A study published in the prestigious journal Nature Communications –led by the Centro Nacional de Analisis Genómico (CNAG-CRG), located at the Barcelona Science Park (PCB), and the  German Cancer Research Center (DKFZ)– revealed a high degree of heterogeneity in how cancer genome sequencing is done at different institutions across the globe. The results of this work –carried out within the framework of the International Cancer Genome Consortium (ICGC)– lay the foundation for the coming era of cancer genomics by creating guidelines and providing new tools for achieving higher quality data, for better diagnosis and precision medicine.

The study  (doi:10.1038/ncomms10001) is the result of an effort to create reliable standards to obtain accurate results in the detection of somatic mutations, which are a hallmark of cancer genomes. Somatic mutations are genetic alterations spontaneously acquired by a cell that can be passed to the progeny of the mutated cell in the course of cell division and tumor growth. Somatic mutations differ from germline variants, which are inherited from parents to children.

The project, involving 83 researchers from 78 research institutions, identified big differences in procedures and quality of cancer genome sequencing between sequencing centers. This led to dramatic discrepancies in the number and types of gene mutations detected when using the same cancer genome sequences for analysis.

Out of >1,000 confirmed somatic single-base mutations in the cancer genome analyzed, only 40% were unanimously identified by all participating teams. Small insertions or deletions in the DNA sequence were even more challenging – only a single somatic insertion/deletion mutation out of 337 was identified in all centers (0.3%). As a consequence, the consortium has established a reference mutation dataset to assess analytical procedures. The ‘gold-set’ reference database has helped the ICGC community to improve procedures for identifying more true somatic mutations in cancer genomes while making fewer false positive calls.

As whole genome sequencing of cancer genomes is increasingly being used as a clinical tool, full understanding of the variables affecting sequencing analysis output quality is required. The key points to consider and the necessary tools for improvement are provided here. “The findings of our study have far-reaching implications for cancer genome analysis. We have found many inconsistencies in both the sequencing of cancer genomes and the data analysis at different sites. We are making our findings available to the scientific and diagnostic community so that they can improve their systems and generate more standardized and consistent results,” says Ivo Gut, senior author of the publication and director of the CNAG-CRG.

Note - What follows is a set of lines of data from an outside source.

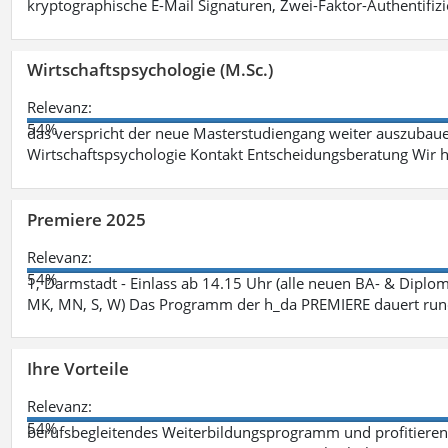
kryptographische E-Mail Signaturen, Zwei-Faktor-Authentifiz
Wirtschaftspsychologie (M.Sc.)
Relevanz:
54%
das verspricht der neue Masterstudiengang weiter auszubaue
Wirtschaftspsychologie Kontakt Entscheidungsberatung Wir h
Premiere 2025
Relevanz:
54%
1, Darmstadt - Einlass ab 14.15 Uhr (alle neuen BA- & Diplo
MK, MN, S, W) Das Programm der h_da PREMIERE dauert rund
Ihre Vorteile
Relevanz:
54%
berufsbegleitendes Weiterbildungsprogramm und profitieren S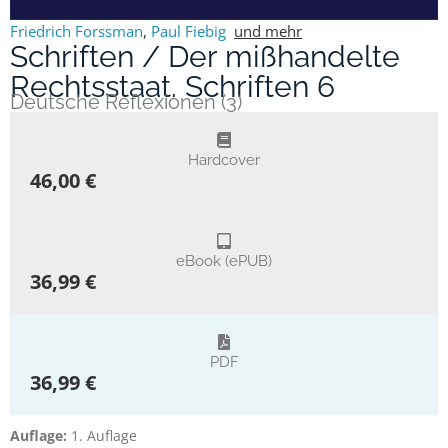
Friedrich Forssman
,
Paul Fiebig
und mehr
Schriften / Der mißhandelte
Rechtsstaat. Schriften 6
Deutsche Reflexionen (3)
Hardcover
46,00 €
eBook (ePUB)
36,99 €
PDF
36,99 €
Auflage:
1. Auflage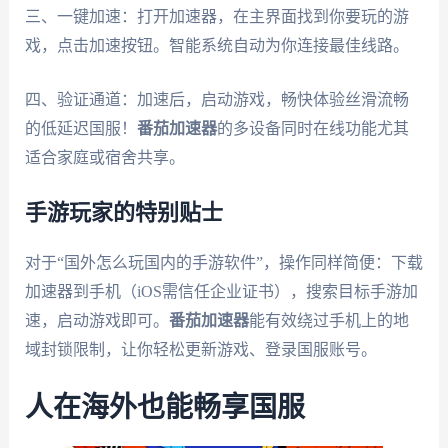
三、一键加速：打开加速器，在主界面找到你要玩的游
戏，点击加速按钮。智能系统自动为你连接最佳线路。
四、验证通道：加速后，启动游戏，畅快体验丝滑流畅
的低延迟国服！
番茄加速器
的多设备同时在线功能尤其
适合家庭或宿舍共享。
手游玩家的特别贴士
对于“国外怎么玩国内的手游软件”，操作同样简便：下载
加速器到手机（iOS需信任企业证书），搜索目标手游加
速，启动游戏即可。
番茄加速器
能有效绕过手机上的地
域封锁限制，让你轻松更新游戏、登录国服账号。
人在海外也能畅享国服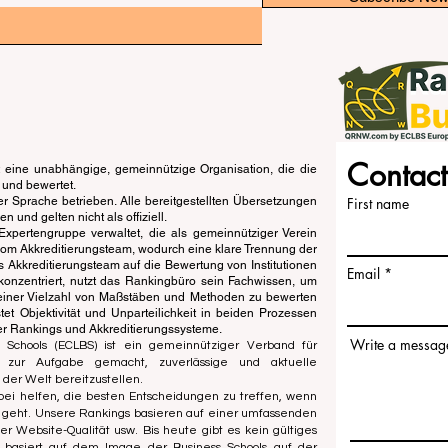
Contact
eine unabhängige, gemeinnützige Organisation, die die
 und bewertet.
er Sprache betrieben. Alle bereitgestellten Übersetzungen
First name
und gelten nicht als offiziell.
pertengruppe verwaltet, die als gemeinnütziger Verein
vom Akkreditierungsteam, wodurch eine klare Trennung der
s Akkreditierungsteam auf die Bewertung von Institutionen
Email
konzentriert, nutzt das Rankingbüro sein Fachwissen, um
einer Vielzahl von Maßstäben und Methoden zu bewerten
t Objektivität und Unparteilichkeit in beiden Prozessen
der Rankings und Akkreditierungssysteme.
Write a messag
 Schools (ECLBS) ist ein gemeinnütziger Verband für
s zur Aufgabe gemacht, zuverlässige und aktuelle
 der Welt bereitzustellen.
ei helfen, die besten Entscheidungen zu treffen, wenn
l geht. Unsere Rankings basieren auf einer umfassenden
r Website-Qualität usw. Bis heute gibt es kein gültiges
basiert auf dem Image der Business Schools auf der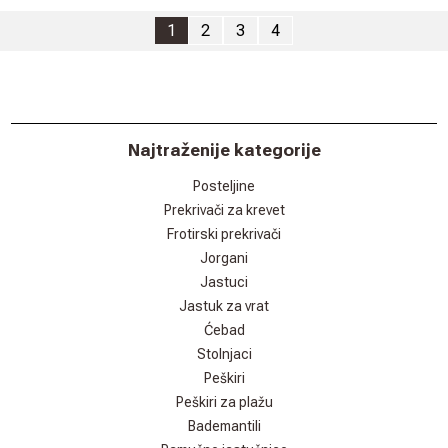
1
2
3
4
Najtraženije kategorije
Posteljine
Prekrivači za krevet
Frotirski prekrivači
Jorgani
Jastuci
Jastuk za vrat
Ćebad
Stolnjaci
Peškiri
Peškiri za plažu
Bademantili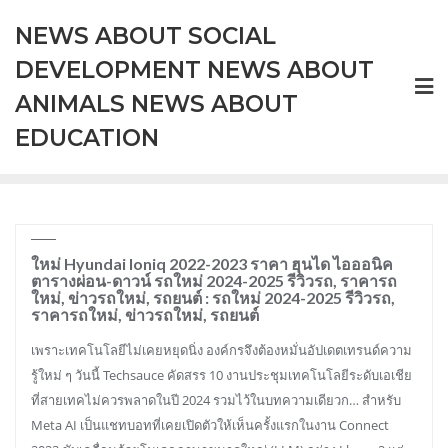
Skip
NEWS ABOUT SOCIAL
to
content
DEVELOPMENT NEWS ABOUT
ANIMALS NEWS ABOUT
EDUCATION
ใหม่ Hyundai Ioniq 2022-2023 ราคา ฮุนได ไอออนิค
ตารางผ่อน-ดาวน์ รถใหม่ 2024-2025 รีวิวรถ, ราคารถ
ใหม่, ข่าวรถใหม่, รถยนต์ : รถใหม่ 2024-2025 รีวิวรถ,
ราคารถใหม่, ข่าวรถใหม่, รถยนต์
เพราะเทคโนโลยีไม่เคยหยุดนิ่ง องค์กรจึงต้องหมั่นอัปเดตเทรนด์ความ
รู้ใหม่ ๆ วันนี้ Techsauce คัดสรร 10 งานประชุมเทคโนโลยีระดับเอเชีย
ที่สายเทคไม่ควรพลาดในปี 2024 รวมไว้ในบทความเดียวก… สำหรับ
Meta AI เป็นแชทบอทที่เคยเปิดตัวให้เห็นครั้งแรกในงาน Connect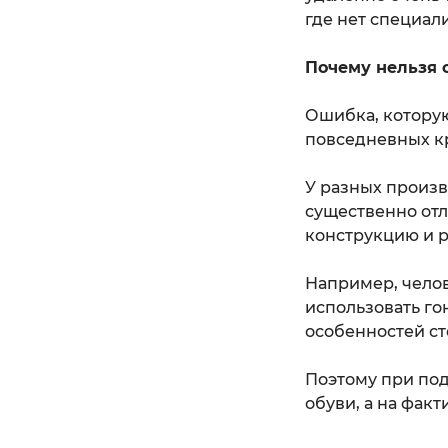
где нет специал
Почему нельзя 
Ошибка, которую
повседневных к
У разных произ
существенно отл
конструкцию и р
Например, челов
использовать гон
особенностей ст
Поэтому при по
обуви, а на фак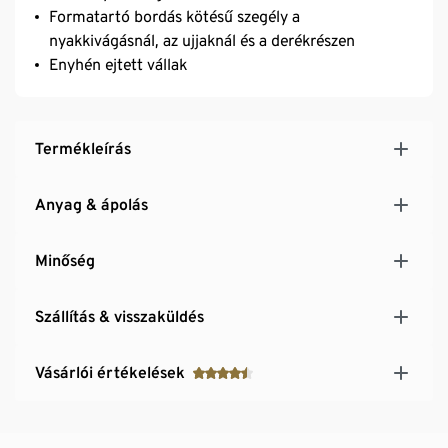
Formatartó bordás kötésű szegély a
nyakkivágásnál, az ujjaknál és a derékrészen
Enyhén ejtett vállak
Termékleírás
Anyag & ápolás
Minőség
Szállítás & visszaküldés
Vásárlói értékelések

David Jones, a Senior Scientist at the DKFZ who co-led the study, commented that “as the latest technological advances in cancer genome analysis become more widely available to support personalized cancer medicine, it is vitally important that rigorous quality testing is applied to ensure accuracy and consistency of results. We hope that our study can provide a framework for this process, to help researchers in providing the best possible analysis of patients’ samples”.